The decline accelerated on June 18 after rival Accenture reported disappointing quarterly results and slashed its revenue growth forecast, triggering a 17% single-day crash in its own stock and sending shockwaves through the consulting sector. Accenture now projects revenue growth of just 3% to 4%, down from an earlier 3%–5% range, and guided annual revenue between $17.75 billion and $18.4 billion, below analyst expectations of $18.47 billion. The news reinforced fears that AI-driven automation is eroding the traditional consulting model, as companies increasingly turn to AI tools to cut costs rather than hiring external consultants.
IBM, which derives a significant portion of its business from IT consulting, saw its stock tumble 26% from its monthly high, dropping to $245.8 on June 18. The company’s own consulting unit grew only 4% in its latest quarter, highlighting its vulnerability to the same headwinds. Coupled with a stalled software sector—where companies like Atlassian, Adobe, and Workday have struggled amid the so-called “SaaS Apocalypse”—IBM’s growth prospects have dimmed, and analysts expect just 5.83% revenue growth this year, decelerating to 4.4% in the following year.
The downward momentum continued on Thursday, with shares falling another 5.05% to close at $249.10, after trading as high as $262 earlier in the session. The drop came despite IBM’s general availability announcement of three new IBM Z software products: IBM zSecure Detection for ransomware monitoring, IBM zSecure Secret Manager for automated certificate management, and IBM Z Database Assistant, an agentic AI tool for database administration. While these tools strengthen IBM’s security and hybrid cloud story, the market largely shrugged off the news, suggesting that near-term growth worries and a lofty valuation—a forward P/E of 25, higher than Nvidia’s 21 and Micron’s 17—are outweighing product innovation.

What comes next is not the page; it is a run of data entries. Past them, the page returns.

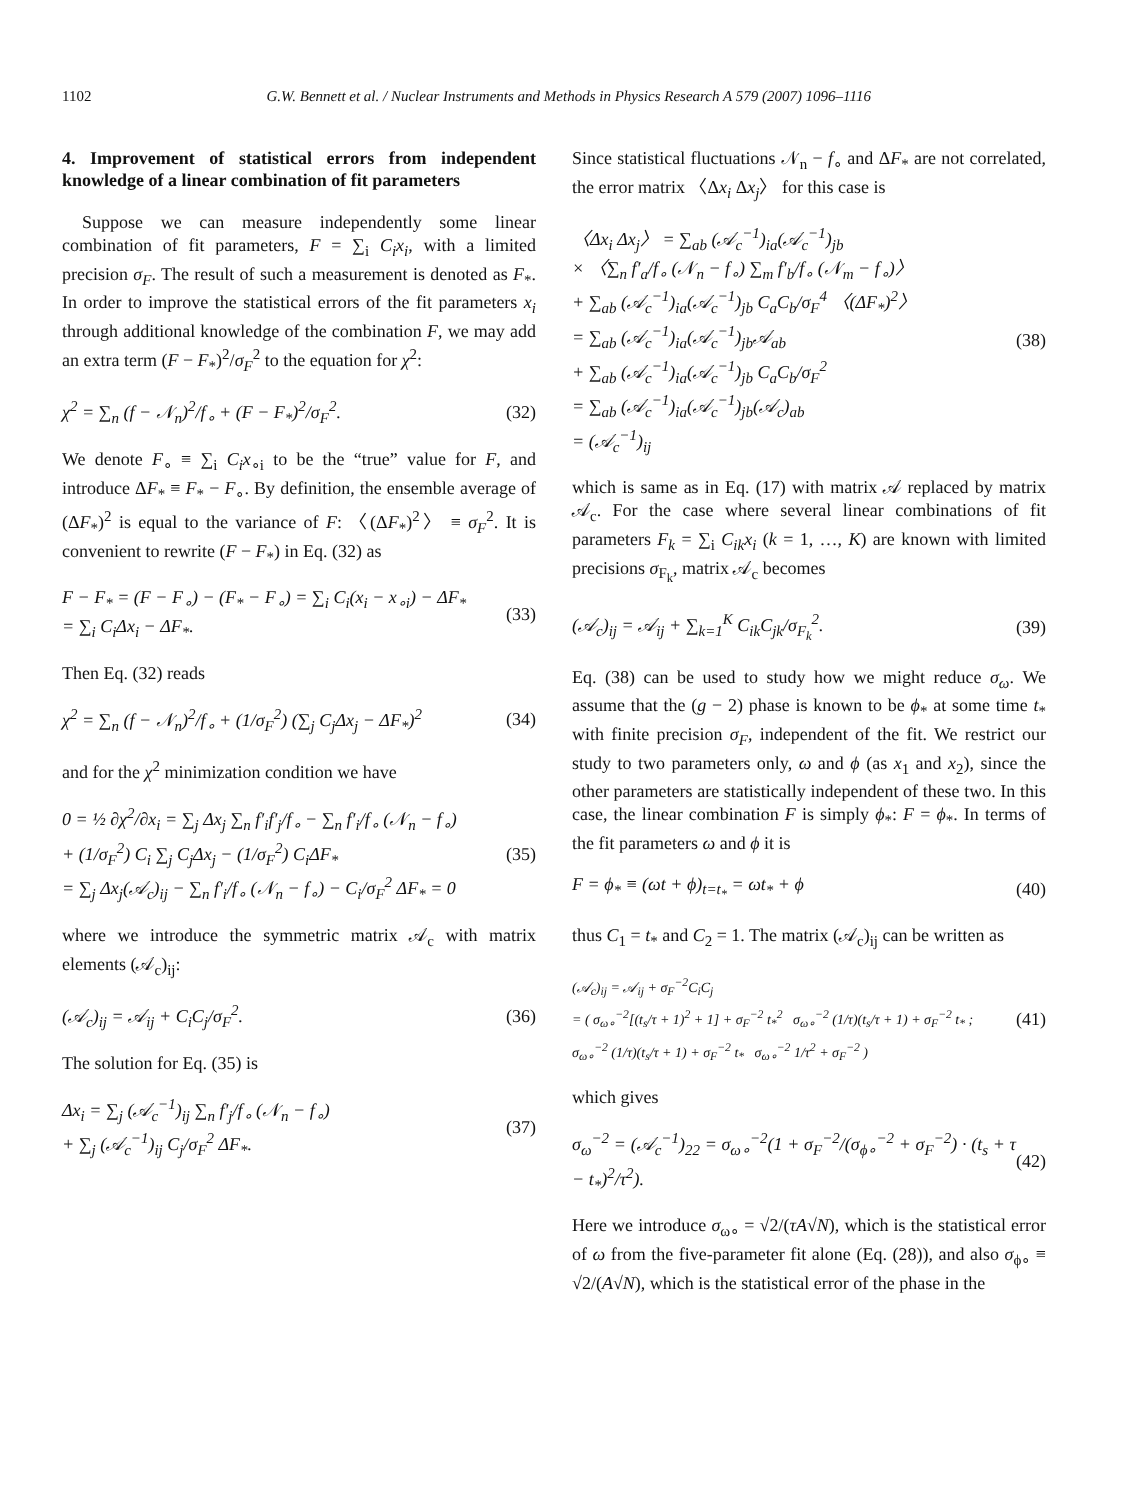1102 G.W. Bennett et al. / Nuclear Instruments and Methods in Physics Research A 579 (2007) 1096–1116
4. Improvement of statistical errors from independent knowledge of a linear combination of fit parameters
Suppose we can measure independently some linear combination of fit parameters, F = ∑<sub>i</sub> C<sub>i</sub>x<sub>i</sub>, with a limited precision σ<sub>F</sub>. The result of such a measurement is denoted as F<sub>*</sub>. In order to improve the statistical errors of the fit parameters x<sub>i</sub> through additional knowledge of the combination F, we may add an extra term (F − F<sub>*</sub>)<sup>2</sup>/σ<sub>F</sub><sup>2</sup> to the equation for χ<sup>2</sup>:
χ<sup>2</sup> = ∑<sub>n</sub> (f − 𝒩<sub>n</sub>)<sup>2</sup>/f<sub>∘</sub> + (F − F<sub>*</sub>)<sup>2</sup>/σ<sub>F</sub><sup>2</sup>. (32)
We denote F<sub>∘</sub> ≡ ∑<sub>i</sub> C<sub>i</sub>x<sub>∘i</sub> to be the “true” value for F, and introduce ΔF<sub>*</sub> ≡ F<sub>*</sub> − F<sub>∘</sub>. By definition, the ensemble average of (ΔF<sub>*</sub>)<sup>2</sup> is equal to the variance of F: 〈(ΔF<sub>*</sub>)<sup>2</sup>〉 ≡ σ<sub>F</sub><sup>2</sup>. It is convenient to rewrite (F − F<sub>*</sub>) in Eq. (32) as
F − F<sub>*</sub> = (F − F<sub>∘</sub>) − (F<sub>*</sub> − F<sub>∘</sub>) = ∑<sub>i</sub> C<sub>i</sub>(x<sub>i</sub> − x<sub>∘i</sub>) − ΔF<sub>*</sub>
= ∑<sub>i</sub> C<sub>i</sub>Δx<sub>i</sub> − ΔF<sub>*</sub>. (33)
Then Eq. (32) reads
χ<sup>2</sup> = ∑<sub>n</sub> (f − 𝒩<sub>n</sub>)<sup>2</sup>/f<sub>∘</sub> + (1/σ<sub>F</sub><sup>2</sup>) (∑<sub>j</sub> C<sub>j</sub>Δx<sub>j</sub> − ΔF<sub>*</sub>)<sup>2</sup> (34)
and for the χ<sup>2</sup> minimization condition we have
0 = ½ ∂χ<sup>2</sup>/∂x<sub>i</sub> = ∑<sub>j</sub> Δx<sub>j</sub> ∑<sub>n</sub> f′<sub>i</sub>f′<sub>j</sub>/f<sub>∘</sub> − ∑<sub>n</sub> f′<sub>i</sub>/f<sub>∘</sub> (𝒩<sub>n</sub> − f<sub>∘</sub>)
+ (1/σ<sub>F</sub><sup>2</sup>) C<sub>i</sub> ∑<sub>j</sub> C<sub>j</sub>Δx<sub>j</sub> − (1/σ<sub>F</sub><sup>2</sup>) C<sub>i</sub>ΔF<sub>*</sub>
= ∑<sub>j</sub> Δx<sub>j</sub>(𝒜<sub>c</sub>)<sub>ij</sub> − ∑<sub>n</sub> f′<sub>i</sub>/f<sub>∘</sub> (𝒩<sub>n</sub> − f<sub>∘</sub>) − C<sub>i</sub>/σ<sub>F</sub><sup>2</sup> ΔF<sub>*</sub> = 0 (35)
where we introduce the symmetric matrix 𝒜<sub>c</sub> with matrix elements (𝒜<sub>c</sub>)<sub>ij</sub>:
(𝒜<sub>c</sub>)<sub>ij</sub> = 𝒜<sub>ij</sub> + C<sub>i</sub>C<sub>j</sub>/σ<sub>F</sub><sup>2</sup>. (36)
The solution for Eq. (35) is
Δx<sub>i</sub> = ∑<sub>j</sub> (𝒜<sub>c</sub><sup>−1</sup>)<sub>ij</sub> ∑<sub>n</sub> f′<sub>j</sub>/f<sub>∘</sub> (𝒩<sub>n</sub> − f<sub>∘</sub>)
+ ∑<sub>j</sub> (𝒜<sub>c</sub><sup>−1</sup>)<sub>ij</sub> C<sub>j</sub>/σ<sub>F</sub><sup>2</sup> ΔF<sub>*</sub>. (37)
Since statistical fluctuations 𝒩<sub>n</sub> − f<sub>∘</sub> and ΔF<sub>*</sub> are not correlated, the error matrix 〈Δx<sub>i</sub> Δx<sub>j</sub>〉 for this case is
〈Δx<sub>i</sub> Δx<sub>j</sub>〉 = ∑<sub>ab</sub> (𝒜<sub>c</sub><sup>−1</sup>)<sub>ia</sub>(𝒜<sub>c</sub><sup>−1</sup>)<sub>jb</sub>
× 〈∑<sub>n</sub> f′<sub>a</sub>/f<sub>∘</sub> (𝒩<sub>n</sub> − f<sub>∘</sub>) ∑<sub>m</sub> f′<sub>b</sub>/f<sub>∘</sub> (𝒩<sub>m</sub> − f<sub>∘</sub>)〉
+ ∑<sub>ab</sub> (𝒜<sub>c</sub><sup>−1</sup>)<sub>ia</sub>(𝒜<sub>c</sub><sup>−1</sup>)<sub>jb</sub> C<sub>a</sub>C<sub>b</sub>/σ<sub>F</sub><sup>4</sup> 〈(ΔF<sub>*</sub>)<sup>2</sup>〉
= ∑<sub>ab</sub> (𝒜<sub>c</sub><sup>−1</sup>)<sub>ia</sub>(𝒜<sub>c</sub><sup>−1</sup>)<sub>jb</sub>𝒜<sub>ab</sub>
+ ∑<sub>ab</sub> (𝒜<sub>c</sub><sup>−1</sup>)<sub>ia</sub>(𝒜<sub>c</sub><sup>−1</sup>)<sub>jb</sub> C<sub>a</sub>C<sub>b</sub>/σ<sub>F</sub><sup>2</sup>
= ∑<sub>ab</sub> (𝒜<sub>c</sub><sup>−1</sup>)<sub>ia</sub>(𝒜<sub>c</sub><sup>−1</sup>)<sub>jb</sub>(𝒜<sub>c</sub>)<sub>ab</sub>
= (𝒜<sub>c</sub><sup>−1</sup>)<sub>ij</sub> (38)
which is same as in Eq. (17) with matrix 𝒜 replaced by matrix 𝒜<sub>c</sub>. For the case where several linear combinations of fit parameters F<sub>k</sub> = ∑<sub>i</sub> C<sub>ik</sub>x<sub>i</sub> (k = 1, …, K) are known with limited precisions σ<sub>F<sub>k</sub></sub>, matrix 𝒜<sub>c</sub> becomes
(𝒜<sub>c</sub>)<sub>ij</sub> = 𝒜<sub>ij</sub> + ∑<sub>k=1</sub><sup>K</sup> C<sub>ik</sub>C<sub>jk</sub>/σ<sub>F<sub>k</sub></sub><sup>2</sup>. (39)
Eq. (38) can be used to study how we might reduce σ<sub>ω</sub>. We assume that the (g − 2) phase is known to be ϕ<sub>*</sub> at some time t<sub>*</sub> with finite precision σ<sub>F</sub>, independent of the fit. We restrict our study to two parameters only, ω and ϕ (as x<sub>1</sub> and x<sub>2</sub>), since the other parameters are statistically independent of these two. In this case, the linear combination F is simply ϕ<sub>*</sub>: F = ϕ<sub>*</sub>. In terms of the fit parameters ω and ϕ it is
F = ϕ<sub>*</sub> ≡ (ωt + ϕ)<sub>t=t<sub>*</sub></sub> = ωt<sub>*</sub> + ϕ (40)
thus C<sub>1</sub> = t<sub>*</sub> and C<sub>2</sub> = 1. The matrix (𝒜<sub>c</sub>)<sub>ij</sub> can be written as
(𝒜<sub>c</sub>)<sub>ij</sub> = 𝒜<sub>ij</sub> + σ<sub>F</sub><sup>−2</sup>C<sub>i</sub>C<sub>j</sub>
= ( σ<sub>ω∘</sub><sup>−2</sup>[(t<sub>s</sub>/τ + 1)<sup>2</sup> + 1] + σ<sub>F</sub><sup>−2</sup> t<sub>*</sub><sup>2</sup> σ<sub>ω∘</sub><sup>−2</sup> (1/τ)(t<sub>s</sub>/τ + 1) + σ<sub>F</sub><sup>−2</sup> t<sub>*</sub> ;
σ<sub>ω∘</sub><sup>−2</sup> (1/τ)(t<sub>s</sub>/τ + 1) + σ<sub>F</sub><sup>−2</sup> t<sub>*</sub> σ<sub>ω∘</sub><sup>−2</sup> 1/τ<sup>2</sup> + σ<sub>F</sub><sup>−2</sup> ) (41)
which gives
σ<sub>ω</sub><sup>−2</sup> = (𝒜<sub>c</sub><sup>−1</sup>)<sub>22</sub> = σ<sub>ω∘</sub><sup>−2</sup>(1 + σ<sub>F</sub><sup>−2</sup>/(σ<sub>ϕ∘</sub><sup>−2</sup> + σ<sub>F</sub><sup>−2</sup>) · (t<sub>s</sub> + τ − t<sub>*</sub>)<sup>2</sup>/τ<sup>2</sup>). (42)
Here we introduce σ<sub>ω∘</sub> = √2/(τA√N), which is the statistical error of ω from the five-parameter fit alone (Eq. (28)), and also σ<sub>ϕ∘</sub> ≡ √2/(A√N), which is the statistical error of the phase in the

Technical indicators also paint a bearish picture. IBM stock has formed a down-gap, fallen below its 50-day and 100-day exponential moving averages, and generated a bearish crossover on the Percentage Price Index. Analysts see a potential further drop toward last month’s low of $212, though dip-buying could trigger a short-term rebound. For now, the company faces a tough road as AI reshapes the consulting landscape and investors rethink the value of traditional enterprise IT providers.